▸ **Source data**:
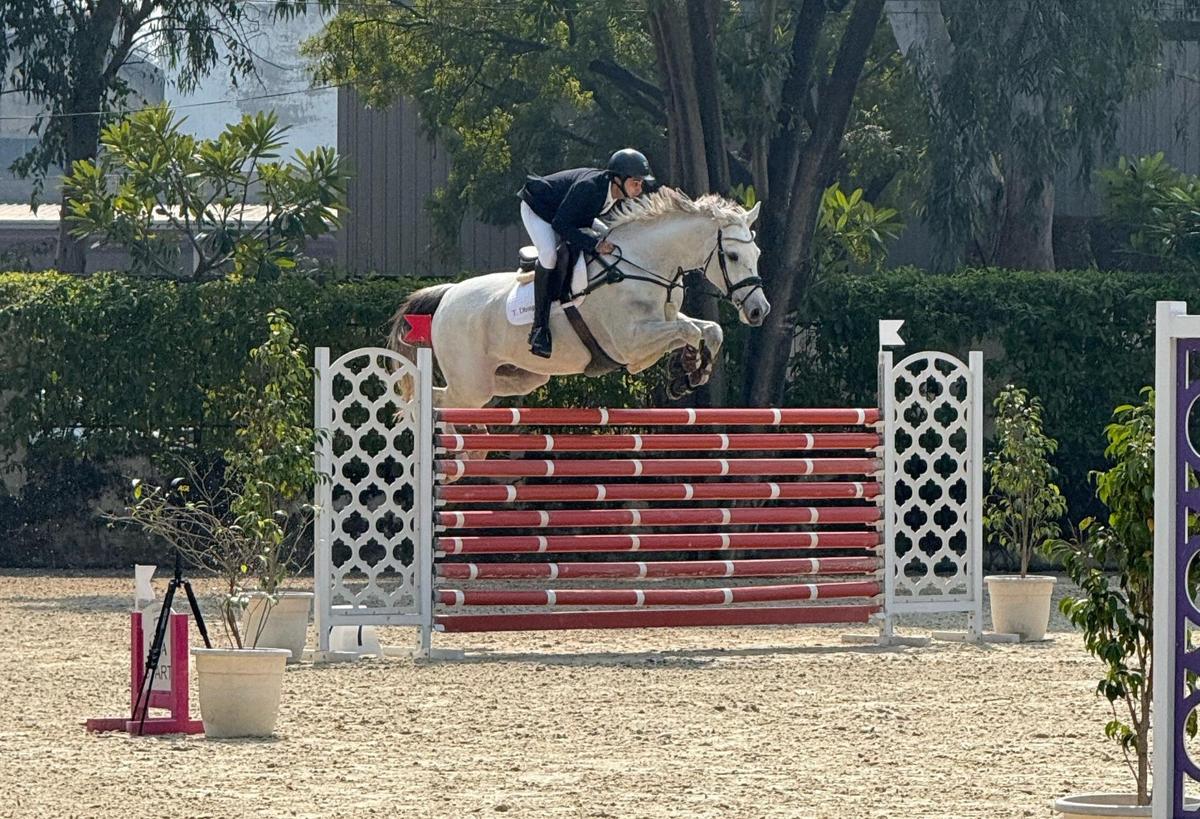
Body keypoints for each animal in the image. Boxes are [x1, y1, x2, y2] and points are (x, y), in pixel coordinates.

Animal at [388, 186, 772, 405]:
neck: (643, 263)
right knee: (435, 400)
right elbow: (690, 331)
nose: (758, 310)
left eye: (757, 253)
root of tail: (448, 295)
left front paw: (692, 372)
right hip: (471, 383)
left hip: (521, 377)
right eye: (732, 256)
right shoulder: (631, 345)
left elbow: (709, 330)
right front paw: (686, 369)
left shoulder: (662, 322)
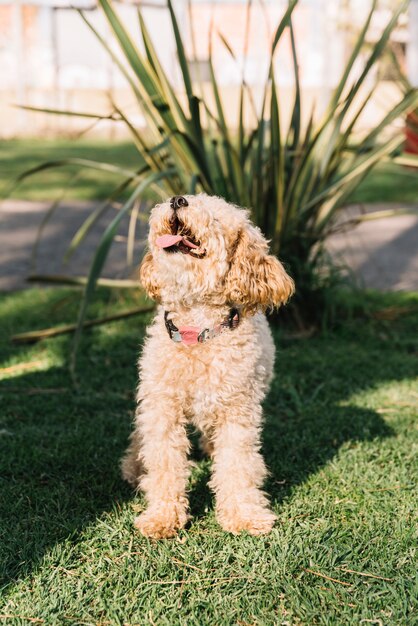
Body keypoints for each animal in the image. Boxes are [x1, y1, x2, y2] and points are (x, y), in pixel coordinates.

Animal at [122, 193, 296, 532]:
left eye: (217, 218)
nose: (177, 199)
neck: (196, 334)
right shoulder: (162, 407)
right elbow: (163, 461)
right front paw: (162, 517)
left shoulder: (237, 412)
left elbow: (238, 464)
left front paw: (244, 515)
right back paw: (134, 468)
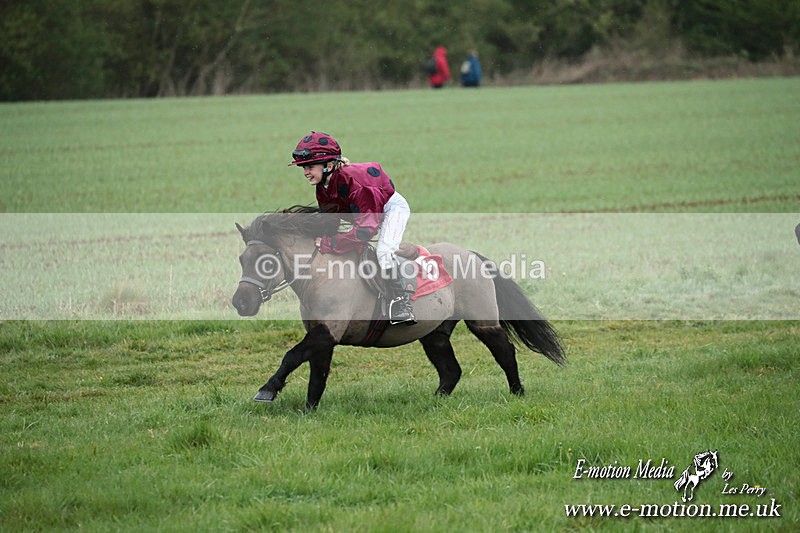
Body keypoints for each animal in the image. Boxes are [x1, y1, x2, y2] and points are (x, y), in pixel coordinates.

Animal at [231, 206, 565, 410]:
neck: (320, 273)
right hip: (435, 333)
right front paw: (309, 410)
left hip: (482, 320)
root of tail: (472, 254)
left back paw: (517, 392)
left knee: (505, 352)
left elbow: (291, 357)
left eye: (267, 262)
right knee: (450, 370)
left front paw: (266, 391)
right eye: (242, 260)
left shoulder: (326, 332)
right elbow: (317, 374)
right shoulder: (323, 335)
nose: (241, 302)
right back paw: (435, 402)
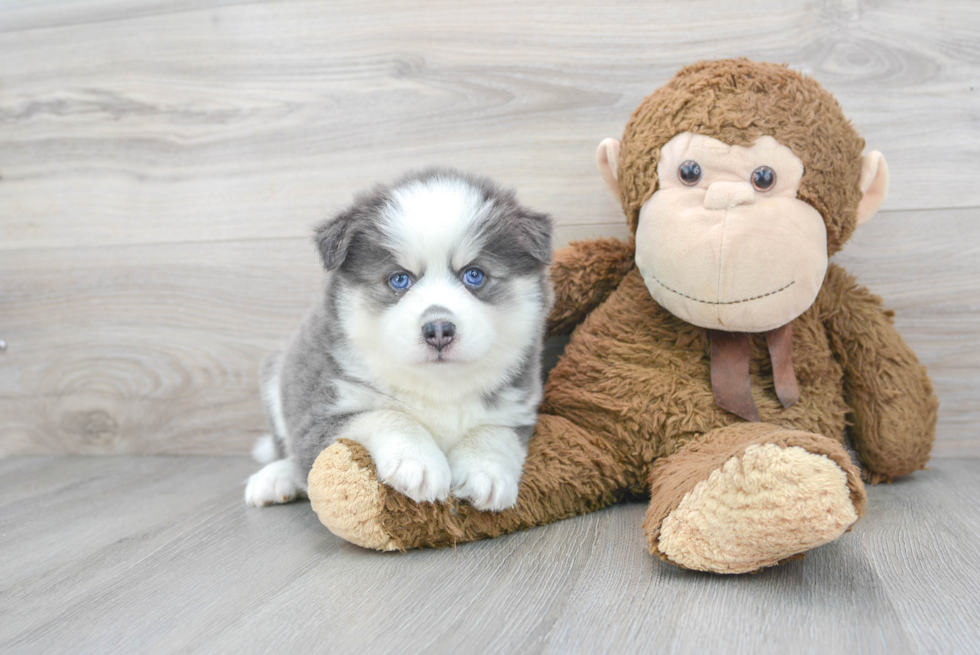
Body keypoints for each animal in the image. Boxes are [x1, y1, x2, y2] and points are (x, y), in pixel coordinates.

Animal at [245, 168, 552, 512]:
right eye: (399, 279)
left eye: (474, 275)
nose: (439, 330)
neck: (437, 388)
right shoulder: (319, 414)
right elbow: (385, 415)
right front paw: (417, 460)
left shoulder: (518, 408)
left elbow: (494, 431)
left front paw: (486, 470)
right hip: (277, 374)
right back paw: (274, 478)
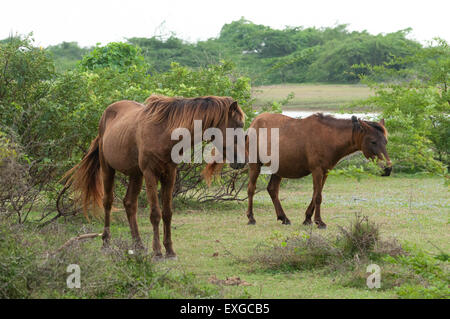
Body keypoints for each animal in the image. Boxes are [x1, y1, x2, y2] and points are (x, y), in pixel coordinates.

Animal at [64, 95, 244, 260]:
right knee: (108, 203)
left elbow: (167, 213)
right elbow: (155, 214)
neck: (164, 133)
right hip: (108, 169)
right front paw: (157, 251)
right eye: (239, 124)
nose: (241, 161)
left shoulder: (169, 174)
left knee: (130, 204)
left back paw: (138, 245)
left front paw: (170, 250)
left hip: (136, 174)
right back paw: (106, 243)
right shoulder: (150, 174)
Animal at [243, 114, 390, 229]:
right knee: (251, 189)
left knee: (272, 189)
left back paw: (283, 218)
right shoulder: (317, 170)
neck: (329, 138)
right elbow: (318, 197)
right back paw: (251, 218)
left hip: (279, 169)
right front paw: (319, 222)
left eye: (386, 141)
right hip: (255, 165)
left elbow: (315, 195)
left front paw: (308, 219)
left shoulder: (325, 172)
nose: (388, 169)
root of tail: (254, 122)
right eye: (373, 141)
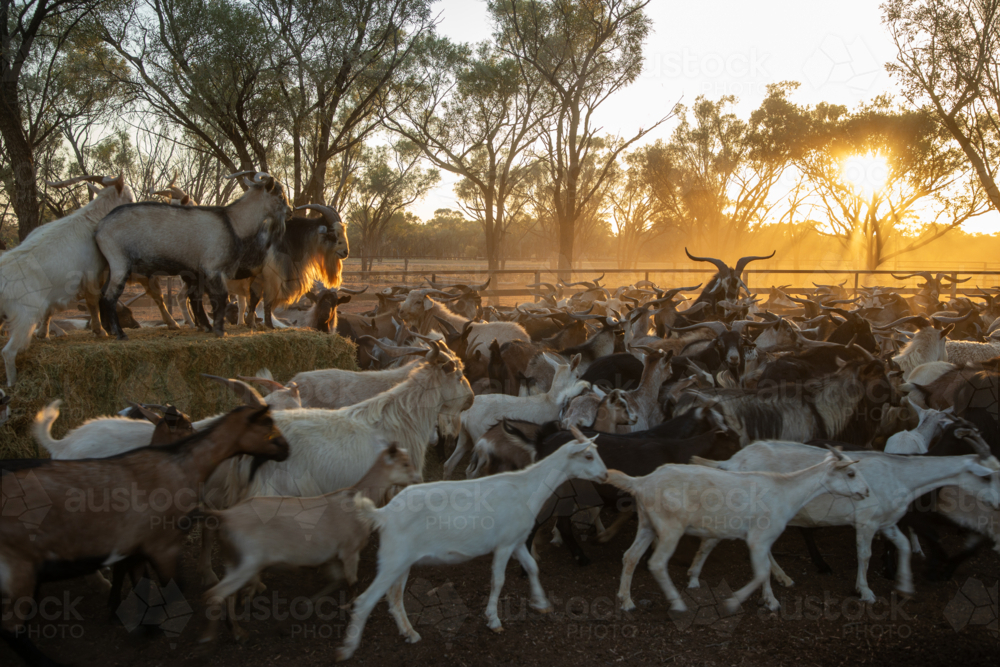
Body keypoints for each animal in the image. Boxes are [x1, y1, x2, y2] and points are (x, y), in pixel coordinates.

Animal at [95, 171, 291, 338]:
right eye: (280, 196)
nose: (290, 210)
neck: (232, 221)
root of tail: (100, 227)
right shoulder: (213, 268)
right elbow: (220, 298)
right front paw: (219, 330)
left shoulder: (198, 272)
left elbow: (202, 298)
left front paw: (208, 327)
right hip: (120, 262)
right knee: (110, 296)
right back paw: (120, 333)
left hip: (110, 267)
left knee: (102, 294)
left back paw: (109, 330)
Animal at [334, 428, 608, 660]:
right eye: (588, 455)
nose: (605, 475)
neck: (527, 488)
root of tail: (384, 513)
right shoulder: (504, 544)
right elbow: (498, 580)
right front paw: (494, 620)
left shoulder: (517, 540)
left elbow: (532, 567)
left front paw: (541, 603)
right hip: (393, 558)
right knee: (366, 600)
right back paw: (348, 648)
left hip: (401, 561)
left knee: (394, 597)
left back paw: (409, 633)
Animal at [607, 447, 870, 614]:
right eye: (850, 473)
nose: (866, 491)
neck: (786, 492)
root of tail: (641, 482)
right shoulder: (759, 538)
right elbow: (762, 572)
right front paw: (735, 602)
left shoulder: (761, 539)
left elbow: (765, 569)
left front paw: (770, 600)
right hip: (670, 526)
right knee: (657, 563)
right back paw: (678, 604)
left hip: (647, 524)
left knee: (630, 556)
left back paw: (626, 601)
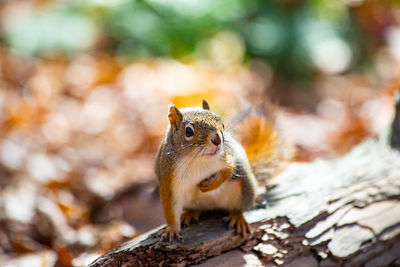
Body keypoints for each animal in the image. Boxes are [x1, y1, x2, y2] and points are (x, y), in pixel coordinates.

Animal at [155, 99, 290, 242]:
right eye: (189, 131)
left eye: (222, 124)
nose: (217, 140)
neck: (198, 160)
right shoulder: (169, 180)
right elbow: (170, 209)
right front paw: (172, 230)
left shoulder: (227, 156)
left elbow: (229, 168)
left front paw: (212, 184)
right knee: (195, 208)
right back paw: (190, 213)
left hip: (245, 190)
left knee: (238, 207)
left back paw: (237, 217)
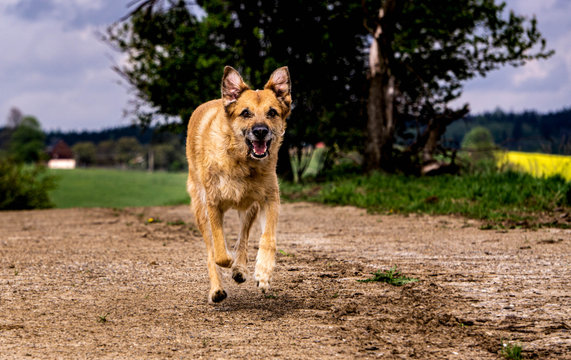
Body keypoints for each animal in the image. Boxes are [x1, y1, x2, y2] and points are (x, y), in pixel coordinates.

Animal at [187, 66, 292, 302]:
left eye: (272, 112)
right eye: (246, 113)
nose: (260, 131)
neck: (242, 162)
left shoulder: (270, 199)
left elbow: (267, 239)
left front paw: (263, 272)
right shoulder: (213, 204)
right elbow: (218, 250)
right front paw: (227, 262)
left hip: (249, 208)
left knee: (243, 238)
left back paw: (240, 268)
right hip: (199, 208)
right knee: (211, 249)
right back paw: (217, 289)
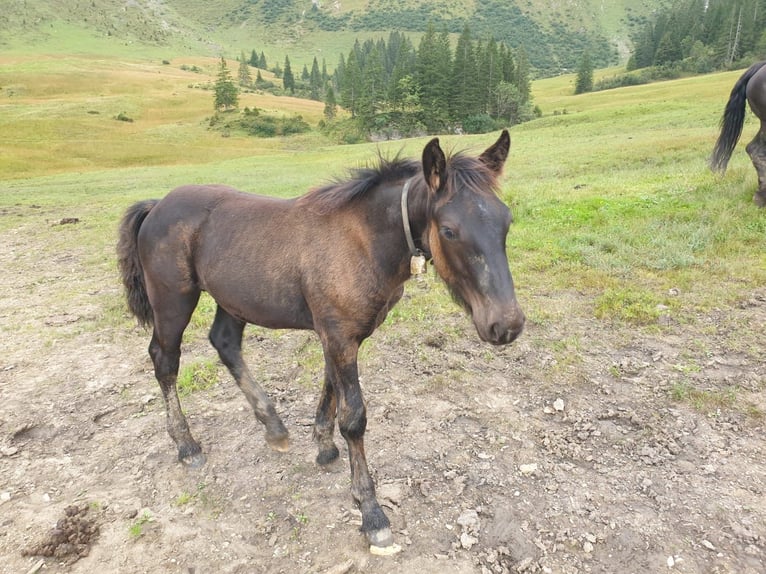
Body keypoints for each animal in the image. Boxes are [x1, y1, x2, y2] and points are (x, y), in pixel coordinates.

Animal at [118, 132, 528, 552]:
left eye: (507, 221)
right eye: (448, 230)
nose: (506, 324)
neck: (362, 241)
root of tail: (157, 205)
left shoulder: (340, 335)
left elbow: (330, 388)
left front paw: (324, 447)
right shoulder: (339, 335)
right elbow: (354, 418)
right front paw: (371, 510)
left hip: (233, 299)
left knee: (225, 342)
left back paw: (274, 427)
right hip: (173, 301)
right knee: (165, 359)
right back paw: (187, 445)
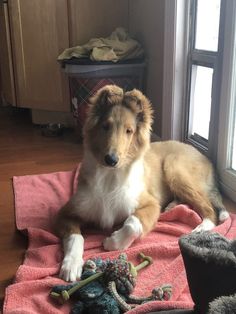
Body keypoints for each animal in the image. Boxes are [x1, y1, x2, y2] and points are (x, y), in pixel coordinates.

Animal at [55, 84, 229, 280]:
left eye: (129, 131)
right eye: (105, 126)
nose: (111, 159)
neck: (109, 178)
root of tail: (205, 156)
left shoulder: (150, 204)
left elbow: (132, 223)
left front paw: (112, 242)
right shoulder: (65, 213)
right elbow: (75, 236)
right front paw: (71, 265)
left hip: (174, 168)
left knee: (209, 208)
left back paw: (201, 228)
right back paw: (172, 207)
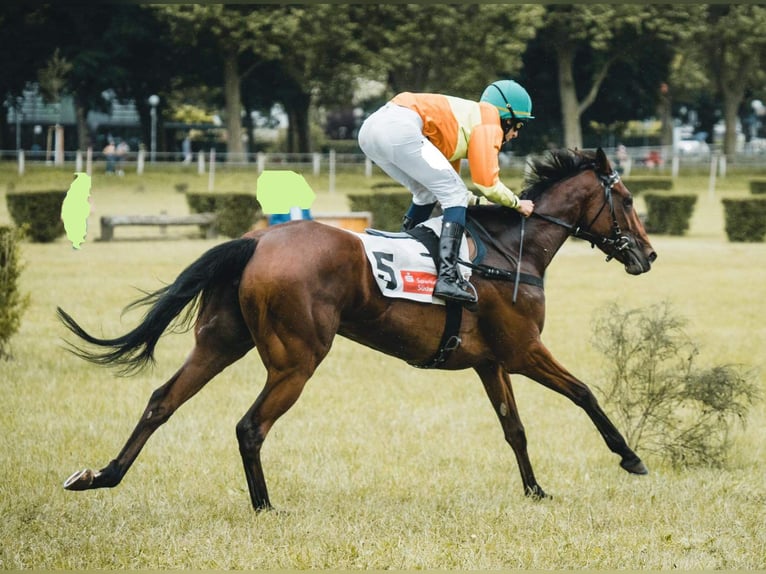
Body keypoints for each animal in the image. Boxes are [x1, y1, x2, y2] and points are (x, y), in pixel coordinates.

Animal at [59, 147, 657, 511]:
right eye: (628, 200)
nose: (648, 255)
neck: (511, 251)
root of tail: (257, 240)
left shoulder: (490, 362)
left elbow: (515, 429)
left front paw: (534, 490)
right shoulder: (523, 351)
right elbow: (584, 392)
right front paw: (630, 457)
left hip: (222, 342)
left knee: (162, 400)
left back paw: (101, 475)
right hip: (296, 360)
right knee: (250, 426)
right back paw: (264, 505)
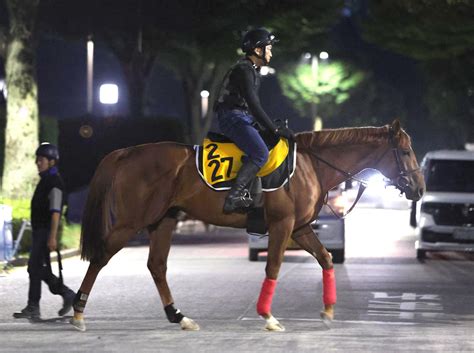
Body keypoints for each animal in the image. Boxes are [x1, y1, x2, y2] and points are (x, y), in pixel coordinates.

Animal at [69, 119, 426, 332]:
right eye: (406, 150)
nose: (419, 189)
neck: (310, 164)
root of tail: (127, 152)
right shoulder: (282, 226)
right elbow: (274, 267)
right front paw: (268, 316)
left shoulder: (300, 228)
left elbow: (325, 259)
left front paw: (327, 311)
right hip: (131, 222)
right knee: (100, 258)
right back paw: (78, 313)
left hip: (163, 220)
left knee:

▸ **Task requirements**:
Please output the entire listing above verbatim and omit its images.

▸ **Solution for this problem**:
Body keypoints for each animal in the image. Boxes are [x1, y1, x2, y2] and points are (x, y), in pixel coordinates.

Animal at [388, 186, 772, 405]:
neck: (643, 263)
right knee: (435, 400)
right elbow: (690, 331)
nose: (758, 310)
left eye: (757, 253)
root of tail: (448, 295)
left front paw: (692, 372)
right hip: (471, 383)
left hip: (521, 377)
right eye: (732, 256)
right shoulder: (631, 345)
left elbow: (709, 330)
right front paw: (686, 369)
left shoulder: (662, 322)
Body keypoints for each animal in the image. Boxes are [x1, y1, x2, y2] and points are (x, y), in pixel coordinates.

Animal at [122, 193, 296, 532]:
left eye: (217, 218)
nose: (177, 199)
neck: (196, 334)
right shoulder: (162, 407)
right elbow: (163, 461)
right front paw: (162, 517)
left shoulder: (237, 412)
left elbow: (238, 464)
left front paw: (244, 515)
right back paw: (134, 468)
Body keypoints for each animal in the image. Boxes are [x1, y1, x2, y2] and points are (x, y), in pixel coordinates.

Animal at [231, 206, 565, 410]:
neck: (320, 273)
right hip: (435, 333)
right front paw: (309, 410)
left hip: (482, 320)
root of tail: (472, 254)
left back paw: (517, 392)
left knee: (505, 352)
left elbow: (291, 357)
left eye: (267, 262)
right knee: (450, 370)
left front paw: (266, 391)
right eye: (242, 260)
left shoulder: (326, 332)
right elbow: (317, 374)
right shoulder: (323, 335)
nose: (241, 302)
right back paw: (435, 402)
Body keypoints for each animal in the image. Boxes are [x1, y1, x2, y2] and points are (x, y), in pixel coordinates.

Animal at [245, 168, 552, 512]:
right eye: (399, 279)
left eye: (474, 275)
nose: (439, 330)
neck: (437, 388)
right shoulder: (319, 414)
right elbow: (385, 415)
right front paw: (417, 460)
left shoulder: (518, 408)
left elbow: (494, 431)
left front paw: (486, 470)
right hip: (277, 374)
right back paw: (274, 478)
Body keypoints for each animal in the image. Boxes are [x1, y1, x2, y2] and points are (x, y), in pixel coordinates.

Animal at [64, 95, 244, 260]:
right knee: (108, 203)
left elbow: (167, 213)
right elbow: (155, 214)
neck: (164, 133)
right hip: (108, 169)
right front paw: (157, 251)
right eye: (239, 124)
nose: (241, 161)
left shoulder: (169, 174)
left knee: (130, 204)
left back paw: (138, 245)
left front paw: (170, 250)
left hip: (136, 174)
right back paw: (106, 243)
right shoulder: (150, 174)
Animal at [243, 114, 390, 229]:
right knee: (251, 189)
left knee: (272, 189)
left back paw: (283, 218)
right shoulder: (317, 170)
neck: (329, 138)
right elbow: (318, 197)
right back paw: (251, 218)
left hip: (279, 169)
right front paw: (319, 222)
left eye: (386, 141)
right hip: (255, 165)
left elbow: (315, 195)
left front paw: (308, 219)
left shoulder: (325, 172)
nose: (388, 169)
root of tail: (254, 122)
right eye: (373, 141)
Body keypoints for each animal in the image. Boxes are [x1, y1, x2, y2] and points are (x, y), in pixel coordinates.

Animal at [95, 171, 291, 338]:
right eye: (280, 196)
nose: (290, 210)
neck: (232, 221)
root of tail: (100, 227)
right shoulder: (213, 268)
right elbow: (220, 298)
right front paw: (219, 330)
left shoulder: (198, 272)
left elbow: (202, 298)
left front paw: (208, 327)
right hip: (120, 262)
right knee: (110, 296)
right back paw: (120, 333)
left hip: (110, 267)
left knee: (102, 294)
left back paw: (109, 330)
Animal at [334, 428, 608, 660]:
right eye: (588, 455)
nose: (605, 475)
neck: (527, 488)
root of tail: (384, 513)
right shoulder: (504, 544)
right elbow: (498, 580)
right front paw: (494, 620)
left shoulder: (517, 540)
left elbow: (532, 567)
left front paw: (541, 603)
right hip: (393, 558)
right knee: (366, 600)
right back paw: (348, 648)
left hip: (401, 561)
left knee: (394, 597)
left back paw: (409, 633)
Animal at [607, 447, 870, 614]:
right eye: (850, 473)
nose: (866, 491)
neck: (786, 492)
root of tail: (641, 482)
right shoulder: (759, 538)
right elbow: (762, 572)
right front paw: (735, 602)
left shoulder: (761, 539)
left elbow: (765, 569)
left front paw: (770, 600)
right hip: (670, 526)
right knee: (657, 563)
right back paw: (678, 604)
left hip: (647, 524)
left knee: (630, 556)
left back paw: (626, 601)
Body keypoints for each animal in the image. Boxes are [x1, y1, x2, y2] and points are (x, y), in pixel coordinates.

Animal at [155, 99, 290, 242]:
right eye: (189, 131)
left eye: (222, 124)
nose: (217, 140)
neck: (198, 160)
right shoulder: (169, 180)
right elbow: (170, 209)
right front paw: (172, 230)
left shoulder: (227, 156)
left elbow: (229, 168)
left front paw: (212, 184)
right knee: (195, 208)
right back paw: (190, 213)
left hip: (245, 190)
left knee: (238, 207)
left back paw: (237, 217)
Body keypoints for each animal in the image. Boxes are [x1, y1, x2, y2] and points are (x, y), in pixel coordinates.

Animal at [187, 66, 292, 302]:
left eye: (272, 112)
right eye: (246, 113)
nose: (260, 131)
neck: (242, 162)
left shoulder: (270, 199)
left elbow: (267, 239)
left front paw: (263, 272)
right shoulder: (213, 204)
right elbow: (218, 250)
right front paw: (227, 262)
left hip: (249, 208)
left knee: (243, 238)
left back paw: (240, 268)
right hip: (199, 208)
right knee: (211, 249)
right back paw: (217, 289)
Body keypoints for each animal in the image. Boxes are [x1, y1, x2, y2] and points are (x, y), in pixel coordinates.

Animal at [118, 132, 528, 552]:
left eye: (507, 221)
right eye: (448, 230)
nose: (506, 324)
neck: (362, 241)
root of tail: (157, 205)
left shoulder: (340, 335)
left elbow: (330, 388)
left front paw: (324, 447)
right shoulder: (339, 335)
right elbow: (354, 418)
right front paw: (371, 510)
left hip: (233, 299)
left knee: (225, 342)
left back paw: (274, 427)
right hip: (173, 301)
right knee: (165, 359)
right back paw: (187, 445)
Body keypoints for each animal in the image. Boxes are [x1, y1, x2, y2] and points are (x, y), in pixel coordinates.

Animal at [55, 84, 229, 280]:
left eye: (129, 131)
right eye: (105, 126)
nose: (111, 159)
neck: (109, 178)
root of tail: (205, 156)
left shoulder: (150, 204)
left elbow: (132, 223)
left front paw: (112, 242)
right shoulder: (65, 213)
right elbow: (75, 236)
right front paw: (71, 265)
left hip: (174, 168)
left knee: (209, 208)
left back paw: (201, 228)
right back paw: (172, 207)
Body keypoints for each animal in the image. Boxes are [x1, y1, x2, y2] and points are (x, y), in pixel coordinates.

Animal at [59, 147, 657, 511]:
right eye: (628, 200)
nose: (648, 255)
neck: (511, 251)
root of tail: (257, 240)
left shoulder: (490, 362)
left elbow: (515, 429)
left front paw: (534, 490)
right shoulder: (523, 351)
right elbow: (584, 392)
right front paw: (630, 457)
left hip: (222, 342)
left knee: (162, 400)
left back paw: (101, 475)
right hip: (296, 360)
right knee: (250, 426)
right back paw: (264, 505)
Body keypoints for each animal in the image. Boxes are [x1, y1, x2, y2] and points are (x, y), in pixel coordinates.

Animal at [69, 119, 426, 332]:
right eye: (406, 150)
nose: (419, 189)
neck: (310, 164)
root of tail: (127, 152)
right shoulder: (282, 226)
right elbow: (274, 267)
right front paw: (268, 316)
left shoulder: (300, 228)
left elbow: (325, 259)
left front paw: (327, 311)
right hip: (131, 222)
right knee: (100, 258)
right back paw: (78, 313)
left hip: (163, 220)
left knee:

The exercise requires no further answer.